### Work item
Render every line of the material below as a JSON list of strings, one string per line, skipping blank lines and omitting the pictures.

### Data extract
━━━━━━
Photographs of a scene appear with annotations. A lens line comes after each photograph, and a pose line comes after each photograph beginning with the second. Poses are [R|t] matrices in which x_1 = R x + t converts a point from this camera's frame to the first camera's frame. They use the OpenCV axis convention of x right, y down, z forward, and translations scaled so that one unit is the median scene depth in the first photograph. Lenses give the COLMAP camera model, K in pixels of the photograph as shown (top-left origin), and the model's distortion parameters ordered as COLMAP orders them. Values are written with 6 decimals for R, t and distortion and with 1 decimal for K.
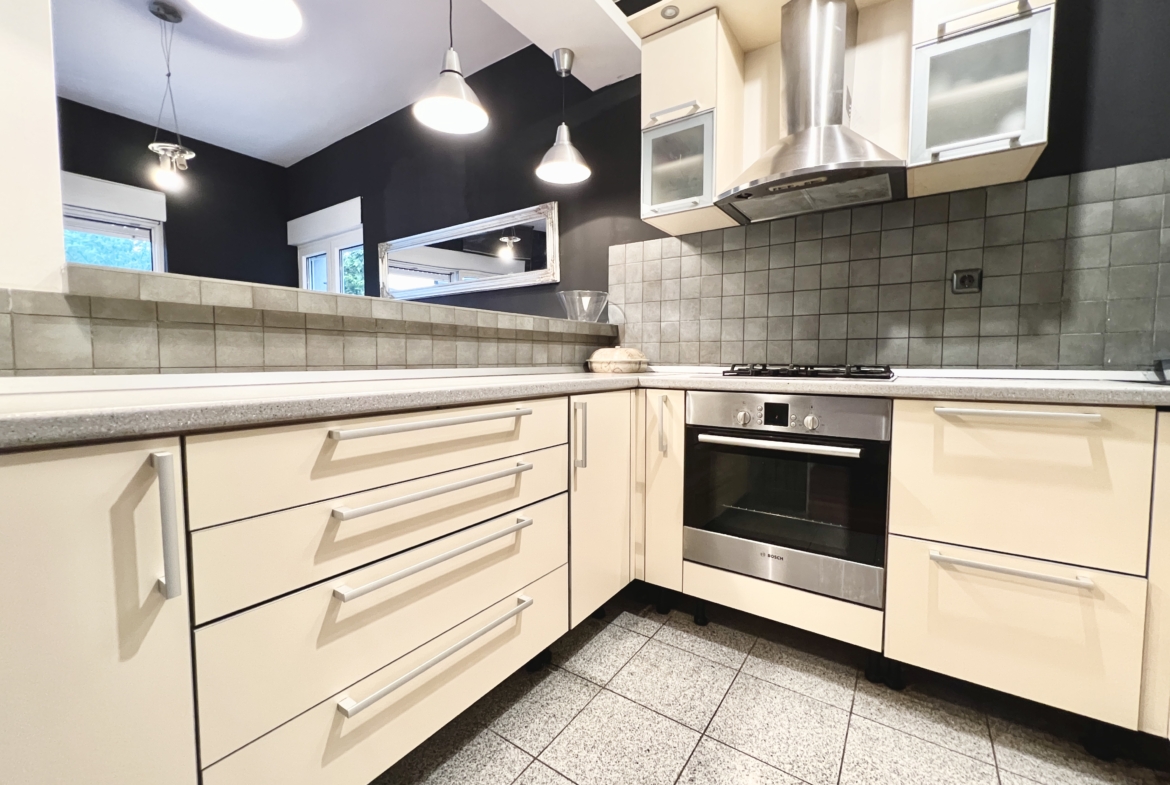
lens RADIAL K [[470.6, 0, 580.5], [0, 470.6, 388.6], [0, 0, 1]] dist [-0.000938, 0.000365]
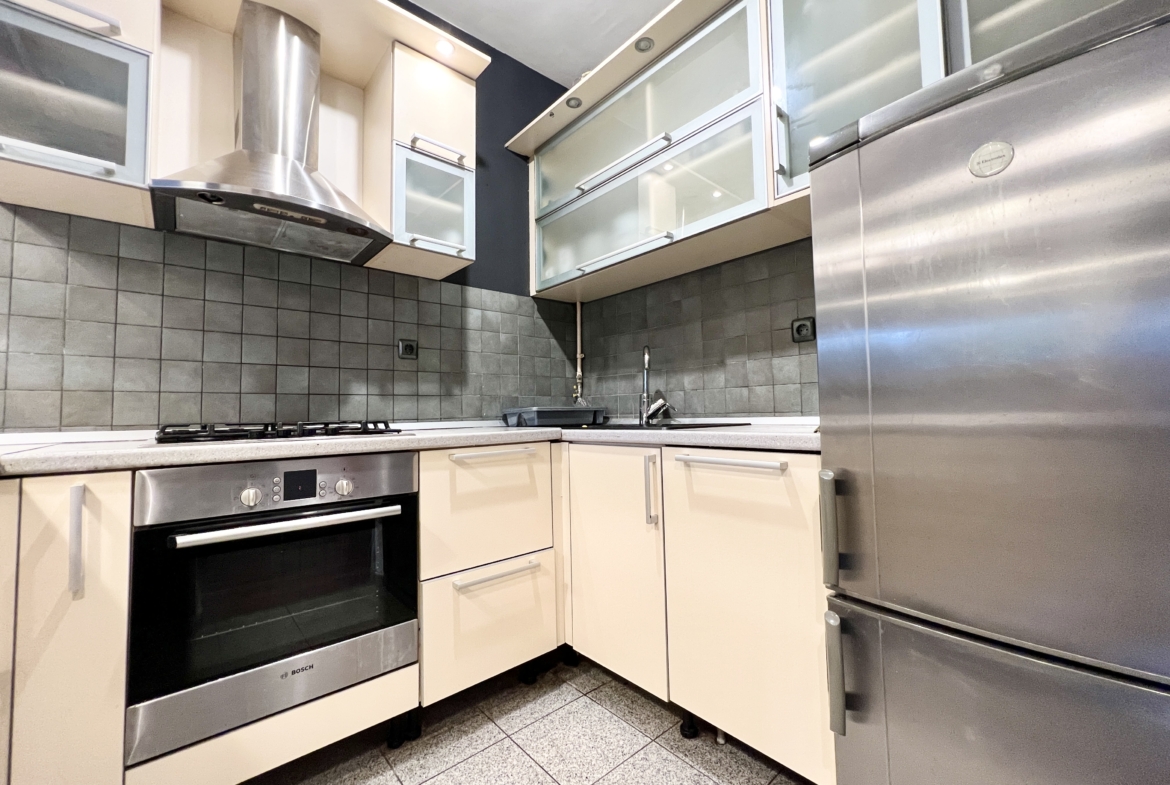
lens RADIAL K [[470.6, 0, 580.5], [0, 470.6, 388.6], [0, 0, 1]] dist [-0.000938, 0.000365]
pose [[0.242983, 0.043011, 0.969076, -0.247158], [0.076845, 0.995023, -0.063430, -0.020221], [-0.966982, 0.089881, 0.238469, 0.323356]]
━━━━━━
### Answer for the task
[
  "Photographs of a scene appear with annotations. A lens line comes after each photograph, and a pose line comes after each photograph beginning with the second. Poses are [R|t] matrices in which x_1 = R x + t converts a point from this camera's frame to the first camera's frame. They use the OpenCV axis convention of x right, y down, z forward, and translations scaled so that one unit is the median scene depth in the first photograph. Lenses give the COLMAP camera model, K in pixels of the photograph as shown (top-left origin), and the model's distortion parameters ordered as COLMAP orders them. Values are written with 6 decimals for R, t and distortion and with 1 decimal for K.",
  "lens RADIAL K [[470.6, 0, 580.5], [0, 470.6, 388.6], [0, 0, 1]] dist [-0.000938, 0.000365]",
  "lens RADIAL K [[470.6, 0, 580.5], [0, 470.6, 388.6], [0, 0, 1]] dist [-0.000938, 0.000365]",
  "pose [[0.242983, 0.043011, 0.969076, -0.247158], [0.076845, 0.995023, -0.063430, -0.020221], [-0.966982, 0.089881, 0.238469, 0.323356]]"
]